Abstract

This study was to present an odor provocation/challenge test for laryngeal hypersensitivity in a suspected odor induced dysphonic patient. The second aim was to rule out secondary gain from organic laryngeal hypersensitivity. Two steps were taken for this purpose. First, because the evaluation of hypersensitivity may be affected by the perception of odor, the study investigated laryngeal hypersensitivity during nasal and oral breathing separately to disentangle possible cognitive reactions to odors. Second, a healthy control (HC) participant was used with the identical testing protocol for nasal breathing to minimize unbiased results.
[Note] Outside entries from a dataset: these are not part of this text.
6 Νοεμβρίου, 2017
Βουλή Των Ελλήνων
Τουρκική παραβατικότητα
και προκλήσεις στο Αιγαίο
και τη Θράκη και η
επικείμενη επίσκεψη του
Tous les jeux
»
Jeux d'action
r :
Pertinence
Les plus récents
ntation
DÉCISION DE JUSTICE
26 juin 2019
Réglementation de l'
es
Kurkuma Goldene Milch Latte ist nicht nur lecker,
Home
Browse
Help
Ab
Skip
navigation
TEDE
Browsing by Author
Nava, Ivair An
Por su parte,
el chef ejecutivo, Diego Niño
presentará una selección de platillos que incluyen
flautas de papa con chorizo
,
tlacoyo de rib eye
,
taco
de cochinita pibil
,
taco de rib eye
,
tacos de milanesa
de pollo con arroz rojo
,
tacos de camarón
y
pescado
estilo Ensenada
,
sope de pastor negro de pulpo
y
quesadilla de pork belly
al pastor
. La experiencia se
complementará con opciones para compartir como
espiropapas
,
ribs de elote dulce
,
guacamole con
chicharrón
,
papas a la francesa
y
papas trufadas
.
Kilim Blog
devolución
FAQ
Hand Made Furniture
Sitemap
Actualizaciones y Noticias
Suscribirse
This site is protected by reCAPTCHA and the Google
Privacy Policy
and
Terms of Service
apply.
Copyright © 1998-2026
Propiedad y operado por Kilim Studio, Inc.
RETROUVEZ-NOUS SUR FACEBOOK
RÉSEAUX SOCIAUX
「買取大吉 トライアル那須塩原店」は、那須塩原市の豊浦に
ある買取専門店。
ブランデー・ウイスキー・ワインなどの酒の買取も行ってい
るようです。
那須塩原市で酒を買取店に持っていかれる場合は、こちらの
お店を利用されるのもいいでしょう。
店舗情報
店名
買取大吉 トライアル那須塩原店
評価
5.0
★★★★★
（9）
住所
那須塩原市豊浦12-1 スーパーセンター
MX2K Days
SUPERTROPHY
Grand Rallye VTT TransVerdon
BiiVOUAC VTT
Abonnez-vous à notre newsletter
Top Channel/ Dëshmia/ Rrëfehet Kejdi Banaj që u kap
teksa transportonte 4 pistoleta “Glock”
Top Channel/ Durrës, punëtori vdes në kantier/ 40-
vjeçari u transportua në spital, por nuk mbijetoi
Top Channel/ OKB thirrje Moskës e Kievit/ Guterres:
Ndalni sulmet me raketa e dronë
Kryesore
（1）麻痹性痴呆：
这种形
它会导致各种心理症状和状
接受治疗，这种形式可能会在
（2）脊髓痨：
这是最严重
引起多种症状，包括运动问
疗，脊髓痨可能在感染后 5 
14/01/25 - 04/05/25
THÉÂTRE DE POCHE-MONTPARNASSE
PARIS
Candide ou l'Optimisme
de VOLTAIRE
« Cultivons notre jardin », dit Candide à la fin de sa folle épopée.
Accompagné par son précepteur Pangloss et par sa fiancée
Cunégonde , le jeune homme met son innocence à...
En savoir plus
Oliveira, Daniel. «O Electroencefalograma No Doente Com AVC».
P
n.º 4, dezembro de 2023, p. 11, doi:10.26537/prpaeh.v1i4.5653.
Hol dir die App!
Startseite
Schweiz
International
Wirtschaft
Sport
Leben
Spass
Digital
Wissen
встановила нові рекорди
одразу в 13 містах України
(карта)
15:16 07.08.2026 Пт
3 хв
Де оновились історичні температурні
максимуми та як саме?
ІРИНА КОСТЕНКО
The HC's response to nasal breathing of the odors showed no response to all the stimuli. The participant with possible secondary gain issues responded differently to the odors when presented nasally versus orally. Oral breathing showed less severe and less frequent laryngeal hypersensitive reactions. This suggests that laryngeal hypersensitivity was either due to the odor, cognitive information, sensory changes in olfaction leading to psychological conditioning, or for any possible secondary gain. Hence, it is difficult to indicate the precise reason (cause and effect) for the participant's laryngeal hypersensitivity; however, this study describes the first structured, controlled, repeatable, and randomized design to investigate odor induced laryngeal hypersensitivity and decipher possible secondary gain from true laryngeal hypersensitivity.